▶ TASK DIRECTIONS
Look through the data below. Pick out the lines holding the string "منصور".

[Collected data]

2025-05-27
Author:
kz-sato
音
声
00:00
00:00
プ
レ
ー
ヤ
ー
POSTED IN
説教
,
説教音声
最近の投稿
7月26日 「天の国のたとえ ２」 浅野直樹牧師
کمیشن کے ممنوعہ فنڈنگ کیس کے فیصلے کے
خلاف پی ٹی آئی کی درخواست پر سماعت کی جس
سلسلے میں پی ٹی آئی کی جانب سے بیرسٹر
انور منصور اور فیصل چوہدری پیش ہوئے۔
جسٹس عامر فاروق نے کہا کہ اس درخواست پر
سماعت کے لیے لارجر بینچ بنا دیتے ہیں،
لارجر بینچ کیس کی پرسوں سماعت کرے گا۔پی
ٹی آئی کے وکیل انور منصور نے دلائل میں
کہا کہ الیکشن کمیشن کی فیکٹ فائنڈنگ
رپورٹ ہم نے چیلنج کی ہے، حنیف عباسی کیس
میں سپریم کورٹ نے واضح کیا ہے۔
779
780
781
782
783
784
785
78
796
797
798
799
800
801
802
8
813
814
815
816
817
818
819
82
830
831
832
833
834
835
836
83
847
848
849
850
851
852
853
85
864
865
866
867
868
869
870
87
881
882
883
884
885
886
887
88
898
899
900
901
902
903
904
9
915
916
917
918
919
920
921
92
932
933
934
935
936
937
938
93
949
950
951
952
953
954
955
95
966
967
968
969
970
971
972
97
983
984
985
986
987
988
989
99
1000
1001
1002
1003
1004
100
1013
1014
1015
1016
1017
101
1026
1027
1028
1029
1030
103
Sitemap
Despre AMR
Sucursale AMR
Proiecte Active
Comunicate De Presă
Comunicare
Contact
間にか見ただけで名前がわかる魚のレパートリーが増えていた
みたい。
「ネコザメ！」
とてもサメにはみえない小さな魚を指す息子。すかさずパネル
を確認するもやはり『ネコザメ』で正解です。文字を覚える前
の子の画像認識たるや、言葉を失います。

▶ SOLUTION TO THE PROBLEM
انور منصور اور فیصل چوہدری پیش ہوئے۔
ٹی آئی کے وکیل انور منصور نے دلائل میں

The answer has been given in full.